- What the task requires:
Please transcribe exactly the line that holds "cryptography, reducing unnecessary" and all lines that follow it to the end of the records below, omitting any pictures.

[Stored data]
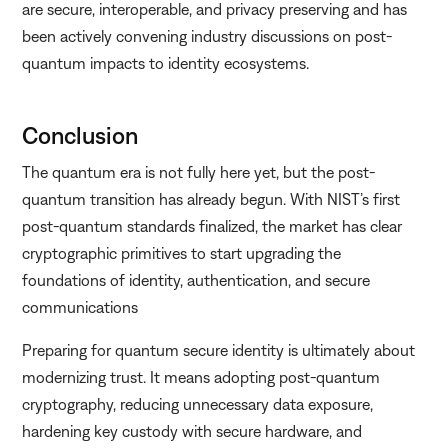
are secure, interoperable, and privacy preserving and has
been actively convening industry discussions on post-
quantum impacts to identity ecosystems.
Conclusion
The quantum era is not fully here yet, but the post-
quantum transition has already begun. With NIST’s first
post-quantum standards finalized, the market has clear
cryptographic primitives to start upgrading the
foundations of identity, authentication, and secure
communications
Preparing for quantum secure identity is ultimately about
modernizing trust. It means adopting post-quantum
cryptography, reducing unnecessary data exposure,
hardening key custody with secure hardware, and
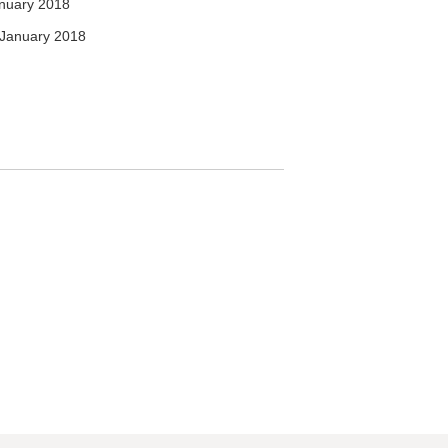
nuary 2018
January 2018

- Expected output:
cryptography, reducing unnecessary data exposure,
hardening key custody with secure hardware, and
nuary 2018
January 2018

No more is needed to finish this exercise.